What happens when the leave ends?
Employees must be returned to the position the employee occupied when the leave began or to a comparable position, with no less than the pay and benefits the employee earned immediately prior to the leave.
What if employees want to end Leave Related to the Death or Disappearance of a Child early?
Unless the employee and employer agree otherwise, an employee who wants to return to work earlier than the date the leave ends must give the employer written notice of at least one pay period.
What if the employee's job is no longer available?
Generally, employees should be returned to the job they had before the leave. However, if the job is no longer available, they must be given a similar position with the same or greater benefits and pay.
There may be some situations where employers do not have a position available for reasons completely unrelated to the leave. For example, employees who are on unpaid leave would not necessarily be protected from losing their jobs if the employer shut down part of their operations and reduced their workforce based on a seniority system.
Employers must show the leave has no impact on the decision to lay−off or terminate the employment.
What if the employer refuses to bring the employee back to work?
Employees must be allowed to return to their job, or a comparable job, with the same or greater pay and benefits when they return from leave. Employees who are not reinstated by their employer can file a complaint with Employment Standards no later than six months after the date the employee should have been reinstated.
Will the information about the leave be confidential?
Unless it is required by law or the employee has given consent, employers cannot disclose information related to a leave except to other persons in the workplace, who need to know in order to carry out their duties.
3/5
##########
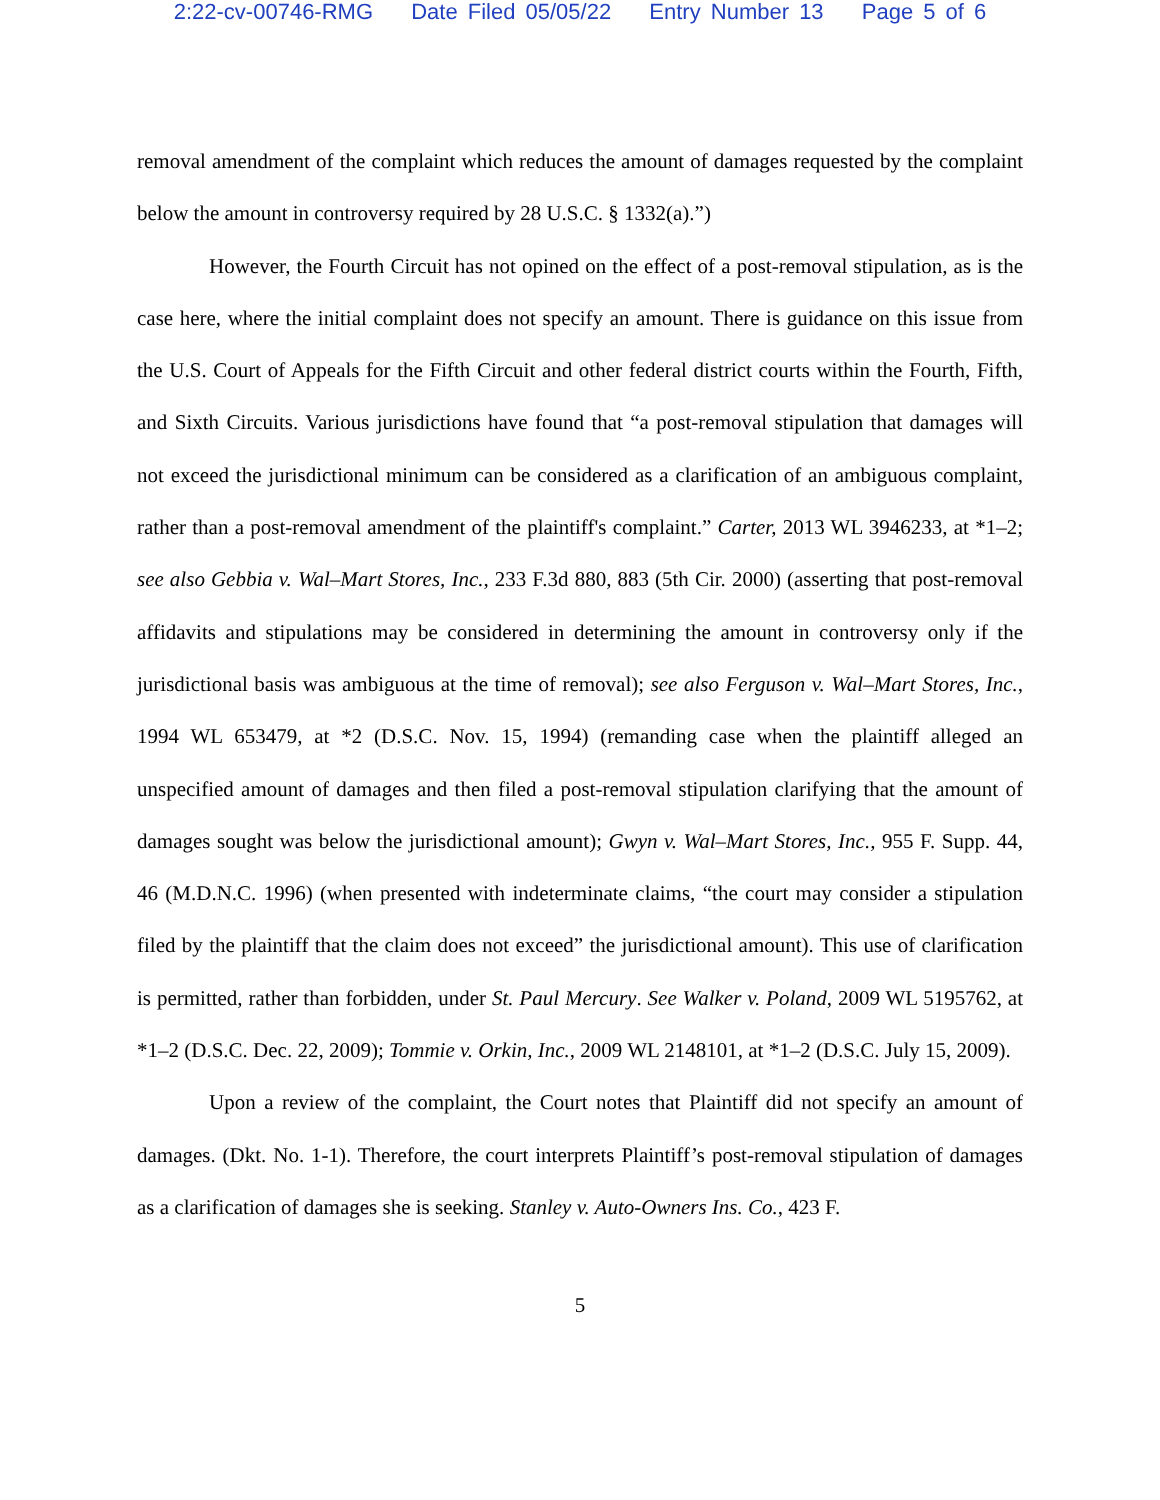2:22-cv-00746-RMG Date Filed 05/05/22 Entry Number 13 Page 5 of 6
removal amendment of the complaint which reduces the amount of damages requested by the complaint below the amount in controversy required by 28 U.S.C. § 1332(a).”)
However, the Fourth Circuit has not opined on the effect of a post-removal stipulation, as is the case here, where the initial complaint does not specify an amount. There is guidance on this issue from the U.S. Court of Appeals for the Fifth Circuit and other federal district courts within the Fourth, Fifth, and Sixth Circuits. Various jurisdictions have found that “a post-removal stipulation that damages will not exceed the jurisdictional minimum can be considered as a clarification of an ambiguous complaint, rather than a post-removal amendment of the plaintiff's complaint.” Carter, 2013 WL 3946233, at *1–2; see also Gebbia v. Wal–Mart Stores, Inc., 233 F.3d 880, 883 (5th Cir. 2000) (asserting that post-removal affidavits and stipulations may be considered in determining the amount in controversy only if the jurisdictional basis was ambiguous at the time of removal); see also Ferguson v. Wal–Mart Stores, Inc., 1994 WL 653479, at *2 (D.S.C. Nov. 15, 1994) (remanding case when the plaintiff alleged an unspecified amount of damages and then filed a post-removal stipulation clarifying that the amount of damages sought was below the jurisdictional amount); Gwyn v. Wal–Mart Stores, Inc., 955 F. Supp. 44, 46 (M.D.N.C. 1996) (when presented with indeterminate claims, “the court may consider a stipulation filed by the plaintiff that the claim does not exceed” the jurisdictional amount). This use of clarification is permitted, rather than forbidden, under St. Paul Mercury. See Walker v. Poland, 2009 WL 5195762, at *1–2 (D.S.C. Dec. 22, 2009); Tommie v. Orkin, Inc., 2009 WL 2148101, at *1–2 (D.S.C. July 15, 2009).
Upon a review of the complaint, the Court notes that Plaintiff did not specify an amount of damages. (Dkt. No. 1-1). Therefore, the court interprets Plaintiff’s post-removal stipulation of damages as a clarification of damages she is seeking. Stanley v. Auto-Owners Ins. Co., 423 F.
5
##########
Aim of the task — After locating "2:22-cv-00746-RMG Date Filed" and "removal amendment of the complaint" in the records above, return exactly the line holding each one and every line between them; leave out the pictures.

Solution for this exercise —
2:22-cv-00746-RMG Date Filed 05/05/22 Entry Number 13 Page 5 of 6
removal amendment of the complaint which reduces the amount of damages requested by the complaint below the amount in controversy required by 28 U.S.C. § 1332(a).”)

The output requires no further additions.